Of the 55 government nominations announced on Thursday, 12 are close to Obiang Nguema personally.
These include his brother Antonio Mba Nguema who becomes defence minister and one of his sons, Gabriel Mbega Obiang Lima, in the energy and industry seat.
Agapito Mba Mokuy, formerly an advisor to the president, becomes foreign minister.
The new prime minister Milam Tang is Nguema’s former chief of staff.
Obiang, Africa’s longest-serving leader, announced on Monday night that another son, Teodorin, had been appointed second vice president with responsibility for defence and security.
A few years ago, the media reported that the son of Equatorial Guinea’s dictator commissioned plans to build a superyacht costing $380 million, nearly three times what the country spends on health and education each year, a corruption watchdog said Monday.
The statement from Global Witness said that German company Kusch Yachts has been asked to build the yacht, housing a cinema, restaurant, bar and swimming pool, though construction has not yet started. Global Witness has been urging Washington to institute sanctions against Teodorin Obiang, whose extravagant lifestyle currently includes a $35 million-dollar mansion (pictured left) in Malibu, California, a $33 million jet and a fleet of luxury cars, while earning a salary of $6,799 a month as agriculture minister.
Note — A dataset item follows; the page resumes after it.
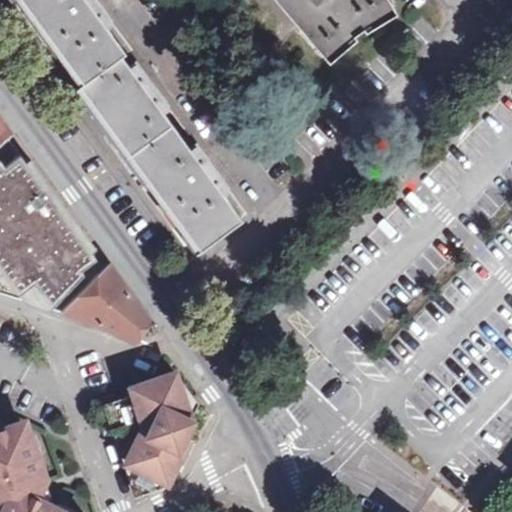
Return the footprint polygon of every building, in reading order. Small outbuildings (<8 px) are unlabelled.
[(164,112),(170,107),(153,84),(139,64),(132,69),(122,55),(126,52),(107,26),(113,21),(97,0),(15,0),(79,87),(75,89),(197,255),(243,220),(225,194),(230,190),(215,169),(199,146),(192,151),(164,112)] [(278,0),(311,39),(327,58),(356,35),(352,29),(361,22),(365,28),(395,8),(390,0),(278,0)] [(0,148),(10,140),(14,136),(0,117),(0,148)] [(42,184),(10,140),(0,148),(0,263),(28,301),(63,313),(81,294),(105,270),(68,219),(64,222),(59,215),(64,211),(44,182),(42,184)] [(0,263),(0,292),(28,301),(0,263)] [(81,294),(63,313),(89,321),(139,343),(154,326),(110,265),(105,270),(81,294)] [(171,478),(189,440),(187,432),(193,419),(182,386),(166,379),(136,389),(139,396),(110,405),(140,490),(171,478)] [(41,463),(39,456),(35,440),(0,423),(0,511),(68,511),(57,506),(56,503),(46,476),(41,463)]
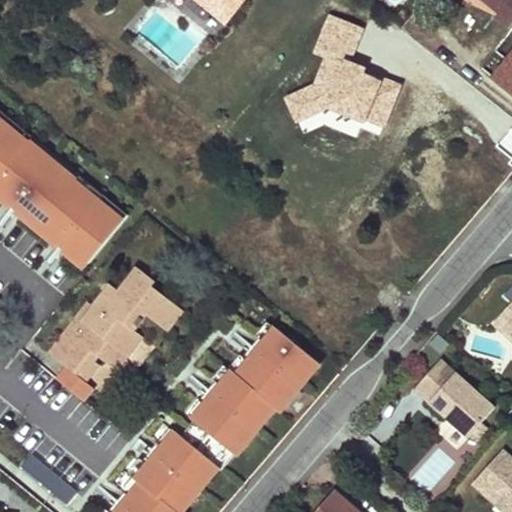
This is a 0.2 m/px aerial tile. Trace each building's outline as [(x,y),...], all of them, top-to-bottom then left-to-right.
[(207,0),(198,0),(226,23),(230,18),(207,0)] [(207,0),(230,18),(245,0),(207,0)] [(511,0),(484,0),(499,13),(496,16),(509,27),(511,23),(511,0)] [(0,188),(91,263),(133,209),(0,100),(0,188)] [(88,303),(53,350),(71,364),(68,368),(81,377),(94,361),(98,355),(103,360),(108,363),(119,350),(126,355),(141,336),(134,331),(147,315),(168,331),(183,311),(152,287),(156,282),(137,268),(119,292),(113,299),(104,293),(93,307),(88,303)] [(110,285),(104,293),(113,299),(119,292),(110,285)] [(511,303),(494,324),(511,339),(511,303)] [(321,365),(276,329),(238,376),(234,374),(192,421),(194,423),(234,456),(237,458),(276,409),(280,413),(321,365)] [(430,343),(439,351),(448,342),(438,333),(430,343)] [(53,350),(49,354),(68,368),(71,364),(53,350)] [(119,350),(108,363),(115,369),(126,355),(119,350)] [(415,390),(469,438),(495,408),(441,360),(415,390)] [(94,361),(81,377),(86,382),(100,365),(94,361)] [(392,405),(373,435),(388,445),(407,415),(392,405)] [(194,423),(182,438),(220,469),(222,472),(234,456),(194,423)] [(140,486),(118,511),(183,511),(220,469),(182,438),(175,432),(136,482),(140,486)] [(473,484),(499,507),(502,504),(510,510),(508,511),(511,511),(511,458),(503,451),(473,484)] [(72,498),(80,485),(30,453),(21,467),(72,498)] [(316,511),(358,511),(334,491),(316,511)]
The government press office in Equatorial Guinea confirmed that the president’s son had ordered the yacht design, but said he “then dismissed the idea of buying it.” It said that if the order had gone ahead, he would have bought it with income from private business activities and not “with funds derived from sources of illegal financing or corruption.”
President Teodoro Obiang, who reportedly is grooming his son to succeed him as president, took power in a bloody 1979 coup. Forbes has estimated his wealth at around $600 million.
Teodorin Obiang justified his wealth in a sworn affidavit to a South African court questioning his ownership of luxury mansions and expensive cars in Cape Town in 2006. He stated that public officials in his country are allowed to partner with foreign companies bidding for government contracts and said this means “a Cabinet minister ends up with a sizable part of the contract price in his bank account.”
The tiny West African nation may be oil rich, but U.N. statistics show that 20 percent of children in Equatorial Guinea die before reaching the age of 5, and the average citizen is unlikely to live beyond 50. The State Department report on human rights also has condemned killings by security forces and the torture of prisoners.